If I'm not mistaken, K-NumericAdd-38 has the text baseline "true" and the error baseline XPTY0004 to accommodate this.

So I don't see that the specs needs to be changed for this, it's sufficiently covered. But unfortunately, error reporting continues to be a tricky and blurry area, and I doubt editorial touches would help.
Comment 4 Tim Mills 2007-02-23 10:57:55 UTC
"The order in which the operands are evaluated is implementation-dependent."
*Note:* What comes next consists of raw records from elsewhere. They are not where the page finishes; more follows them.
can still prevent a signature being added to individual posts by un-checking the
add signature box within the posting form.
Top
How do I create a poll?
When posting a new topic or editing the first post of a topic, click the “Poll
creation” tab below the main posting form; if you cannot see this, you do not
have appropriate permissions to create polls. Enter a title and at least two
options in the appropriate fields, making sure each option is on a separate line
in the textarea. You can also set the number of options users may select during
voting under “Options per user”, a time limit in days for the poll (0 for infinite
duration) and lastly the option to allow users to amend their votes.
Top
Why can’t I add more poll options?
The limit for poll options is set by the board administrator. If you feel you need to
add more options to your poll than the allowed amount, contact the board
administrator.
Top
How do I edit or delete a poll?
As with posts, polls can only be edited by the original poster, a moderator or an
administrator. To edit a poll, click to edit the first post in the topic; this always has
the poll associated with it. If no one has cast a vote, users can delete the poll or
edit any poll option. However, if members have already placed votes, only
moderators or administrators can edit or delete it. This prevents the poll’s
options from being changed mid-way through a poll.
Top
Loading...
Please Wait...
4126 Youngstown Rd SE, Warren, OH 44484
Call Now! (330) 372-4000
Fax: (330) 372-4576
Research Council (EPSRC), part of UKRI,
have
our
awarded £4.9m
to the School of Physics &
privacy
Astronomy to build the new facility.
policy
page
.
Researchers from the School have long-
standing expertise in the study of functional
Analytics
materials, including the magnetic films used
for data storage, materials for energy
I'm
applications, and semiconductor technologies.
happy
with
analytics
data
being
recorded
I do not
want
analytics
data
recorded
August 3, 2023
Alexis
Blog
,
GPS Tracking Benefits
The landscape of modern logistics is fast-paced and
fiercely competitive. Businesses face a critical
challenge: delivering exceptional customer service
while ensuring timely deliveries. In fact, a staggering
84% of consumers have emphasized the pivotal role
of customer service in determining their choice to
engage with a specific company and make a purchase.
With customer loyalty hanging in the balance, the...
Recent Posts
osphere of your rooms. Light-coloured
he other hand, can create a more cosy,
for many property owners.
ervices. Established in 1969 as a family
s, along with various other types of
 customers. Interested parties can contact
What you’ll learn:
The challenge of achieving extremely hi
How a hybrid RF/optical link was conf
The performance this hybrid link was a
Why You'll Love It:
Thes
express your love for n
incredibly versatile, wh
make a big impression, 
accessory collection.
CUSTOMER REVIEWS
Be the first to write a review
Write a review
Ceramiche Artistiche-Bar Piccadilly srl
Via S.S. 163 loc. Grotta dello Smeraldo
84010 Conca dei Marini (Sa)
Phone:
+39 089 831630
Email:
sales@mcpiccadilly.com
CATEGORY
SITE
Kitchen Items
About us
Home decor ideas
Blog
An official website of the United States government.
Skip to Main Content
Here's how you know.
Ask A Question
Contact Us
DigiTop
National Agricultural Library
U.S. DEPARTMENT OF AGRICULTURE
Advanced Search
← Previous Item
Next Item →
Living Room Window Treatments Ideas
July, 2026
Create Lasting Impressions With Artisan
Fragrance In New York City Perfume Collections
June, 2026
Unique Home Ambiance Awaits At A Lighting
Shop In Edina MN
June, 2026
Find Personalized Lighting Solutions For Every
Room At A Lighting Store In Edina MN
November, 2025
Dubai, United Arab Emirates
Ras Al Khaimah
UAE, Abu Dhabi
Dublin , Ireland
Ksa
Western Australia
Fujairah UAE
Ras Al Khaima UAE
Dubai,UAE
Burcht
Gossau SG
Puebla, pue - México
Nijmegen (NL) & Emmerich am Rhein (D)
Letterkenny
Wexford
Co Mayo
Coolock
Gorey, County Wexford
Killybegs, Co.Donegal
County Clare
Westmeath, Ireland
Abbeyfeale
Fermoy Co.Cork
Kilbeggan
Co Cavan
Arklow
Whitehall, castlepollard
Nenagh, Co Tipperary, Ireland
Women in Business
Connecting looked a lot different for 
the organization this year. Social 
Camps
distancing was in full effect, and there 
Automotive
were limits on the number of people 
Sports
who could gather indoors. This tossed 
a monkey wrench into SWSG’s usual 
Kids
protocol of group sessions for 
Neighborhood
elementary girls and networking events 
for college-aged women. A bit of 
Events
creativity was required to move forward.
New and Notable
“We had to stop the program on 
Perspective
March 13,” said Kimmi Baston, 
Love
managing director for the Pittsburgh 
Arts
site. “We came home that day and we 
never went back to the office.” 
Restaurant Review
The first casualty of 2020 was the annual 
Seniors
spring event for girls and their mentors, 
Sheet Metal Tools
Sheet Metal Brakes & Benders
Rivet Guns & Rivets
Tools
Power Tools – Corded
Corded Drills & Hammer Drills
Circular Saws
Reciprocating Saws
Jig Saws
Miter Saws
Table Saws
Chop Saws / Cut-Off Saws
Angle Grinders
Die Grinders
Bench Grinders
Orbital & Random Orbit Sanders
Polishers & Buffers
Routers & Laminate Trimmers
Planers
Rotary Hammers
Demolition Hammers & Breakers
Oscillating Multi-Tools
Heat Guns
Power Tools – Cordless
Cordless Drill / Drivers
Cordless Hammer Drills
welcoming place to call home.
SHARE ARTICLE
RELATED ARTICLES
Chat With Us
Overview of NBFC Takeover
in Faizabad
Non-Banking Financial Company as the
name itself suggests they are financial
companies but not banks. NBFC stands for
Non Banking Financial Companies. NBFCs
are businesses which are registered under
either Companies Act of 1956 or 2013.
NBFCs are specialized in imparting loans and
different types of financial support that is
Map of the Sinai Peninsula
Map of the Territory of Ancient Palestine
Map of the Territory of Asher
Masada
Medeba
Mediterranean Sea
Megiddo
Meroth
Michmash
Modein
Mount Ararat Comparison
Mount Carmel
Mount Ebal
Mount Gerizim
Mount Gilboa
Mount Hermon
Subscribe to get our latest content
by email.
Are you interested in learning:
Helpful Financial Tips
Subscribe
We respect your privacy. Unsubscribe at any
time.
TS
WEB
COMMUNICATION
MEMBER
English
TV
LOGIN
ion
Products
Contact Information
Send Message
Of roucse, during static type checking nothing has actually been evaluated.
Comment 5 Michael Dyck 2007-02-27 10:26:43 UTC
(In reply to comment #0)
> ... the typing rules in "C.2 Mapping of
> Overloaded Internal Functions" should be extended to cover this case. 
> Specifically, they do not cover the case of binary operators when one of the
> arguments is the empty sequence and the other has a type not ordinarily
> supported by that operator.

It seems to me that they *do* cover this case. Specifically, in C.2 / STA, the 2nd and 3rd rules allow you to conclude that the expression's type is empty if either operand's type is empty, regardless of the other operand's type.
Comment 6 Tim Mills 2007-02-27 12:53:54 UTC
So they do.  That clears that one up then - thanks.